There isn't much a girl can do to modernise Manderley.
I really think I cannot do a lot at all.
I had the servants paint the West Wing olive and amber-y.
And sold the garden on to build a shopping mall.
.
I set a television box within the morning room,
And fitted all the upstairs with electric lights,
And dug a pool to sit inside the library,
And put up posters focusing on women's rights,
.
And auctioned off the heirlooms from the downstairs floor,
And bought a Kindle with the money from the books,
And traded in the Bentley for a limousine,
And splashed out on a microwave, and sacked the cooks...
.
But really, what can one girl do to modernise Manderley?
It isn't one for drastic change; I know that well.
I got myself a job and now am earning a salary,
And turned the beach house into a two-bed hotel,
.
And gave up cigarettes in lieu of herbal tea,
And made my dashing husband shave his upper lip,
And taught myself to speak in questions all the time,
And bought a pair of denim trousers with a zip,
.
And laid some crazy paving down along the drive,
And put some picnic tables underneath the trees,
And gave old Frith his own electric ice-cream van,
And started up a business keeping honeybees...
.
But, honestly, it's horrid, trying to modernise Manderley.

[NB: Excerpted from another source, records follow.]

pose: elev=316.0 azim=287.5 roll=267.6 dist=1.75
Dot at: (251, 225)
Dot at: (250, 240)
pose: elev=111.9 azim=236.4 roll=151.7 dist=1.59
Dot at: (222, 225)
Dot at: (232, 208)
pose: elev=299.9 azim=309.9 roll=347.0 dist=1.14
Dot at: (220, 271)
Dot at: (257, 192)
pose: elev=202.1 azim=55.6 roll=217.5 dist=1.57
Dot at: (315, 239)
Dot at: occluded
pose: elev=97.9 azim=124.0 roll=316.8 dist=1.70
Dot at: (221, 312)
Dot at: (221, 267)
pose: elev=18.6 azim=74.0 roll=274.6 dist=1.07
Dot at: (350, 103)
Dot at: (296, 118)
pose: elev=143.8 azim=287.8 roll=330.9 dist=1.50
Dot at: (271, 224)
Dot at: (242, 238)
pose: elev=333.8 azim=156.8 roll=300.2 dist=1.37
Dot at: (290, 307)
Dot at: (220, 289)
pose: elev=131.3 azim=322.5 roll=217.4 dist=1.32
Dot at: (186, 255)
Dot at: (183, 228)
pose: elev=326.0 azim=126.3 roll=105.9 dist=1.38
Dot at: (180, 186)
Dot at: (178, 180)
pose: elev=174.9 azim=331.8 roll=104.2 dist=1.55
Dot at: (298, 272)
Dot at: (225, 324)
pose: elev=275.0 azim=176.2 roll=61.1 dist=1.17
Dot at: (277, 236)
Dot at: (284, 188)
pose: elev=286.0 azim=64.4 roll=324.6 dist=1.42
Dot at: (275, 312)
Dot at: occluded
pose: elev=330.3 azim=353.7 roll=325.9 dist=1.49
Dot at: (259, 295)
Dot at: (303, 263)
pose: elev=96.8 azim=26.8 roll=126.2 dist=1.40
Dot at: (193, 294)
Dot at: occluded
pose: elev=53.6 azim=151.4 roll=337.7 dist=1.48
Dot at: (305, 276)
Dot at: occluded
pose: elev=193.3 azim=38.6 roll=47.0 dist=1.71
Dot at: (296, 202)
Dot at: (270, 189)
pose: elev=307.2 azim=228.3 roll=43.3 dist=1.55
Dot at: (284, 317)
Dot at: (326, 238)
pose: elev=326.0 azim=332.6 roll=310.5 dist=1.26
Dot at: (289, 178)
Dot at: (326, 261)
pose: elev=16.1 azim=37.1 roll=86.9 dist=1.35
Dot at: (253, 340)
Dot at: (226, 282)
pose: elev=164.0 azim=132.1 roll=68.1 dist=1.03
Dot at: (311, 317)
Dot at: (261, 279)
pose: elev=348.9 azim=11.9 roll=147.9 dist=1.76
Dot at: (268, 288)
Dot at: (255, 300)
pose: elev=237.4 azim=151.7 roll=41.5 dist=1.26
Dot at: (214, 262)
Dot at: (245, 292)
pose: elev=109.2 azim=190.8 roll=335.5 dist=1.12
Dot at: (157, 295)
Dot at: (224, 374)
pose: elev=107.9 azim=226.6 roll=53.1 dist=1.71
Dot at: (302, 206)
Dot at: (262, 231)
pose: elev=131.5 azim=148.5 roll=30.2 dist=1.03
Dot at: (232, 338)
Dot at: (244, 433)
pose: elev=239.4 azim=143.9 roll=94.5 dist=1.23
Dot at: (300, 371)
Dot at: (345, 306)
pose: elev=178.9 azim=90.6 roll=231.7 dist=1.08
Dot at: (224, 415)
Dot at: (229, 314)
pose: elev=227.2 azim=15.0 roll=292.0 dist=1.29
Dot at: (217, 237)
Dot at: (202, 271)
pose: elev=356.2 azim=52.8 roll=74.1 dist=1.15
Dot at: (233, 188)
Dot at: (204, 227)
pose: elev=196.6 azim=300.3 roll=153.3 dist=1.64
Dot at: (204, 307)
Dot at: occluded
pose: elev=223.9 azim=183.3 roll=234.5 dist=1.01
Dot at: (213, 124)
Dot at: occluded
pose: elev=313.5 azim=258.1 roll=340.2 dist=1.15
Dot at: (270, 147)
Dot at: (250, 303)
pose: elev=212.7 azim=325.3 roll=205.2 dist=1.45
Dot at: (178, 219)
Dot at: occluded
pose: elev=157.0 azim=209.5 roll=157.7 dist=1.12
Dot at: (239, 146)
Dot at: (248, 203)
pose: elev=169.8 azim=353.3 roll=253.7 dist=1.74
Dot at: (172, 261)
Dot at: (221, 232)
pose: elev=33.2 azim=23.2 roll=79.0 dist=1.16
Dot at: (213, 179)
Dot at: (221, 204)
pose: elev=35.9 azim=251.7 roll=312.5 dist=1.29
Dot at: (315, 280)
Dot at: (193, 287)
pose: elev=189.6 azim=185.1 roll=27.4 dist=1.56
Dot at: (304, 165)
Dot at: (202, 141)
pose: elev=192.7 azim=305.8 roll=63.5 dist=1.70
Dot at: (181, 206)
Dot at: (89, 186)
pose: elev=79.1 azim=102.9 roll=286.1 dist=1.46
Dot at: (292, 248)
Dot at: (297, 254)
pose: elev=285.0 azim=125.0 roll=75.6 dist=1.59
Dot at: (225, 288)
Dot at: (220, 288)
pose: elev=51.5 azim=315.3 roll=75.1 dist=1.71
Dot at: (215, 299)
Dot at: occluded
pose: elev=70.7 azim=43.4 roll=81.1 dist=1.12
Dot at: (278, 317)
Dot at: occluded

Anyone would find the effort challenging.
Why, just the other day, I noticed, in the long gallery,
Mrs Danvers scowling hard and muttering.
.
Sometimes I am tempted just to stop the whole thing and go,
Nothing changes overmuch around about.
Ben, I've found a place for at a nursing home,
He'll just adore the faculty without a doubt,
.
And all the maids have gone to university,
To get themselves a future and a good career.
I've stuck some solar panels to the Tudor roof,
To do my bit in clearing up the atmosphere...
.
But really, nothing seems to change at Manderley,
I see Rebecca's footsteps everywhere I go.
There's nothing really modern here at Manderley.
There's nothing new about the place, and I should know.